Diego broke into a welcome grin. “Anyway, you’ve got to try Viv’s potato salad before we all die.”
“It’s that good?”
“No,” he said, “it’s ter
rible. But you can’t believe how bad it is until you taste it.”
I laughed in spite of myself. “I’ll think about it.”
“Good enough for me.”
4 November 2015
I leapt out of bed at 5:16 a.m., awakened by Chopin’s Sonata no. 2. I knew what time it was because I stubbed my toe on my desk, knocking over my alarm clock, which fell onto the cord of my lamp and dragged it to the floor, breaking the bulb into a hundred invisible pieces that I was sure I would step on later. By the time I steadied myself and made certain my toe wasn’t broken, I had so much adrenaline pumping through my veins that it was like I’d snorted a cup of coffee grounds.

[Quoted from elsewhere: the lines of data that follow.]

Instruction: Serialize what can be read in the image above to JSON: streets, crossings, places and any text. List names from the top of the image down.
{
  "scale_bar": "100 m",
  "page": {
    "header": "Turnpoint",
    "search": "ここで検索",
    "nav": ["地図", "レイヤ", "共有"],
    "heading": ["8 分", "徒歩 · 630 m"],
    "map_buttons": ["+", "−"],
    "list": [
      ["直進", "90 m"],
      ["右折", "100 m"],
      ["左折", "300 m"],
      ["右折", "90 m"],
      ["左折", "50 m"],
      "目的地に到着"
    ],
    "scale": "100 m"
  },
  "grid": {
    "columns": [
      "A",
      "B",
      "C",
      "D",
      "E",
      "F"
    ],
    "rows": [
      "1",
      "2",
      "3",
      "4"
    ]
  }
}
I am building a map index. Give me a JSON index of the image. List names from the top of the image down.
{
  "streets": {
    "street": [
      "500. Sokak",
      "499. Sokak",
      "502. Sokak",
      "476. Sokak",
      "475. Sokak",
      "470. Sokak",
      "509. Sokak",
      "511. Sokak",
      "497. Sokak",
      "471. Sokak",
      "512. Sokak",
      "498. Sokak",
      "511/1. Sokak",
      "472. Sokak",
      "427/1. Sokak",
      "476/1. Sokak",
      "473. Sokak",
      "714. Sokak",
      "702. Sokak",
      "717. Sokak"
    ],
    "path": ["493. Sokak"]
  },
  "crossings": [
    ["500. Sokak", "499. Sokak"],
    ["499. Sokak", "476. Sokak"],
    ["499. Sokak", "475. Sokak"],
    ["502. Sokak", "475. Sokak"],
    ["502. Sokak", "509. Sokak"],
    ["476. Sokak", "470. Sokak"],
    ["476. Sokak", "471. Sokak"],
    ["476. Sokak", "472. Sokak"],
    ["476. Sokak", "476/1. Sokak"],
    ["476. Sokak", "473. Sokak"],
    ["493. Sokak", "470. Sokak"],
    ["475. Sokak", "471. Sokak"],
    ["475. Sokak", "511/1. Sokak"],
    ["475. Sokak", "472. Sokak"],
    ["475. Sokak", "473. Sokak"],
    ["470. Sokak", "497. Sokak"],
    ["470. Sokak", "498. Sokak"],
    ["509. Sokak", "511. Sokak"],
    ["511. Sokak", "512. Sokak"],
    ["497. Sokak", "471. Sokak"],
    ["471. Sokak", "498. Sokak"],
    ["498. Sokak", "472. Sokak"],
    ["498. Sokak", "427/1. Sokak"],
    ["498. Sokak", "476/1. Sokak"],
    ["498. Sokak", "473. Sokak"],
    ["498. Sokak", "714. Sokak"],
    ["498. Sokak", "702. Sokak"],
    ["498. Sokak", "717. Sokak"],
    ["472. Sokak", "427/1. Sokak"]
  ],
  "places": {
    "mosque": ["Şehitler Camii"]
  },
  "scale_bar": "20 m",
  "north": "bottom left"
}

Bleary-eyed and ready for war, I stumbled into the living room, but I wasn’t the first to arrive.
Nana sat at the piano, which she hadn’t played since her memory began to fade. Her bony back straight, her fingers swept the keys delicately, then hard, alternately caressing and torturing music from them. Mom stood behind her, arms rigid at her sides. I was about to ask what the hell was going on, but Mom held her finger to her lips before I could interrupt. A moment later Charlie and Zooey joined us. The little parasite bulged in Zooey’s belly, and she rested her hands on it. Mom didn’t need to tell them to remain quiet.
As my anger faded, Nana’s song consumed me. I’d grown up listening to Nana play the piano—she had even tried to teach me when I was little, but gave up because I had clumsy fingers—and I’d heard stories of the concerts she’d played in her youth before she married and had my mother. This was different. These notes were raw. They rose and fell, soared as the chords were layered atop one another. They ached and bled, and we bled with them. This was every fear and horror her mind could conjure. The music showed us what she couldn’t say. All her emptiness and despair. The hollowness of her mind without her memories. The way she saw the world as a cold, dead place. She’d tried to tell me, to tell us all, but I hadn’t really heard her until that moment.
Abruptly, Nana stopped. Her fingers paralyzed, arched over the keys. She tried to continue, searching desperately for the right chords, but the notes were discordant. She banged the piano, her frustration mounting. “I can’t remember how it goes!”